This seems to be a nice observational study which analyses already available data, with an interesting and potentially important finding.
They didn't do "controlling" in the technical sense of the word, they matched cases and controls on 40 baseline variables in the cohort with "demographics, 15 comorbidities, concomitant cardiometabolic drugs, laboratories, vitals, and health-care utilization"
The big caveat here is that these impressive observational findings often disappear, or become much smaller when a randomised controlled trial is done. Observational studies can never prove causation. Usually that is because there is some silent feature about the kind of people that use melatonin to sleep, that couldn't be matched for or was missed in the matching. A speculative example here could be that some silent, unknown illnesses could have caused people to have poor sleep - which lead to melatonin use. Also what if poor sleep itself led to poor cardiovascular health not the melatonin itself?

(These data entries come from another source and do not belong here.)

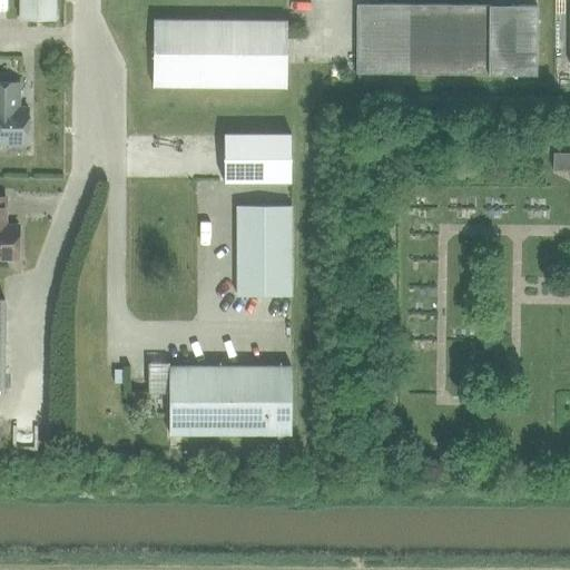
[(19,0),(19,21),(55,21),(55,0),(19,0)]
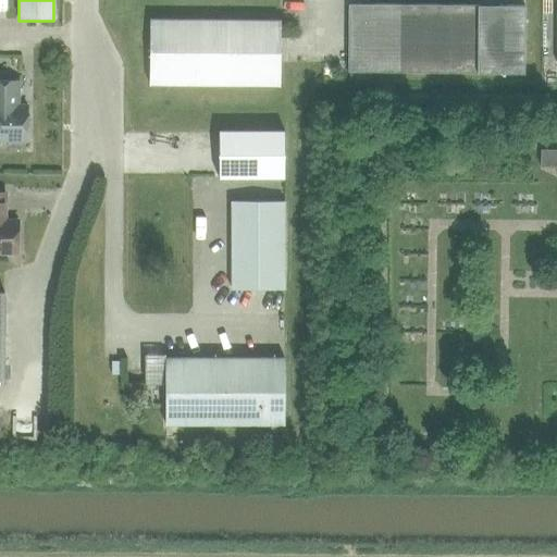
[(348,5),(348,73),(524,74),(524,7),(370,5),(369,5),(348,5)]
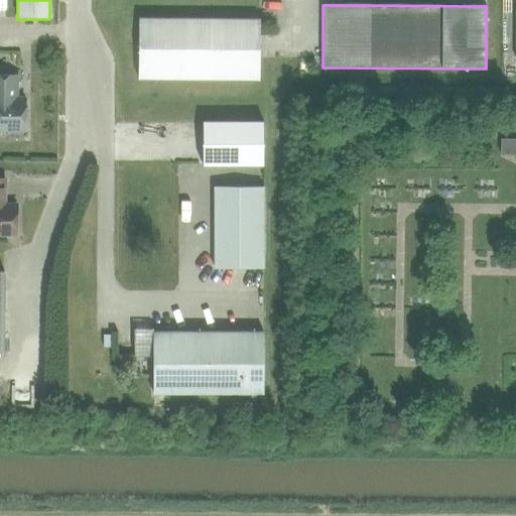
[(138,18),(138,80),(259,81),(260,20),(138,18)]
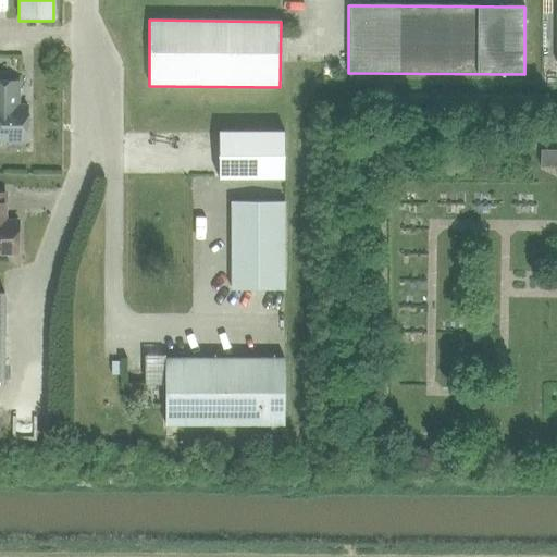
[(0,141),(26,143),(26,107),(17,107),(17,82),(0,82),(0,141)]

This might be enough initial data to trigger a randomised placebo control trial using melatonin. It might be hard to sign enough people up to detect an effect on mortality - although a smaller study could still at least pick up if melatonin caused cardiovascular disease.
I agree with their conclusion which I think is a great takeaway
"These findings challenge the perception of melatonin as a benign chronic therapy and underscore the need for randomized trials to clarify its cardiovascular safety profile."
this might just be my first LessWrong contribution - unless it is again (incorrectly) rejected for appearing LLM generated......
I just had a chilling moment just now. For the first time in my life I was mistaken for an AI! My first ever comment on Lesswrong was REJECTED for the reason of "No LLM generated, heavily assisted/co-written, or otherwise reliant work". This felt a little unpleasant and Icky, but mostly just surprising. I don't consider myself a bad writer and would have thought that my writing was different enough from LLM content that this wouldn't happen. For the record I only use LLMs for research and have never used them for writing forum posts or comments, not even to edit them.
I post and comment a bunch (probably too much) on the EA forum, and on passing by here couldn't resist a wee comment on an interesting healthcare related melatonin post. After reflecting on my comment, I suppose it could have been written by an AI, but I don't think it looks that AI-Sloppy. I wonder what others think?
Here's my comment below. I've reflected on each paragraph in bracketed bold, as to how "LLM-y" the paragraph seemed on reflection
MY COMMENT
This seems to be a nice observational study which analyses already available data, with an interesting and potentially important finding. (My first sentence does feel like it was written by an LLM. I hate this but it does. Its bland and boring. I'm a bit horrified that my writing could look so generic and LLM like....)
They didn't do "controlling" in the technical sense of the word, they matched cases and controls on 40 baseline variables in the cohort with "demographics, 15 comorbidities, concomitant cardiometabolic drugs, laboratories, vitals, and health-care utilization" (This feels too emphatic and specific to likely be an LLM)
The big caveat here is that these impressive observational findings often disappear, or become much smaller when a randomised controlled trial is done. Observational studies can never prove causation. Usually that is because there is some silent feature about the kind of people that use melatonin to sleep, that couldn't be matched for or was missed in the matching. A speculative example here could be that some silent, unknown illnesses could have caused people to have poor sleep - which lead to melatonin use. Also what if poor sleep itself led to poor cardiovascular health not the melatonin itself? (I feel like the line "Observational studies can never prove causation" is too emphatic to be an LLM . My word structure in the 3rd and 4th sentence isn't great as well, an LLM would be cleaner. I also wouldn't expect a LLM to end with a weak-ish question like I did, I think they prefer more standard paragraph structure)
This might be enough initial data to trigger a randomised placebo control trial using melatonin. It might be hard to sign enough people up to detect an effect on mortality - although a smaller study could still at least pick up if melatonin caused cardiovascular disease. (I wouldn't expect an LLM to try and make this bold and specific a conclusion, I would expect them to play it more safe?)
I agree with their conclusion which I think is a great takeaway (Possibly too clumsy to be LLM)
"These findings challenge the perception of melatonin as a benign chronic therapy and underscore the need for randomized trials to clarify its cardiovascular safety profile." (LLMs can finish their with a punchy quote so I suppose this could have been an LLM)
Overall I think my first paragraph looked more LLM like than I expected, but I'm still surprised the comment was rejected. I wonder whether it was put through an LLM checker, or if the forum moderator just interpreted it to be like LLM generated themselves? I bear them no ill-will, I'm just intrigued!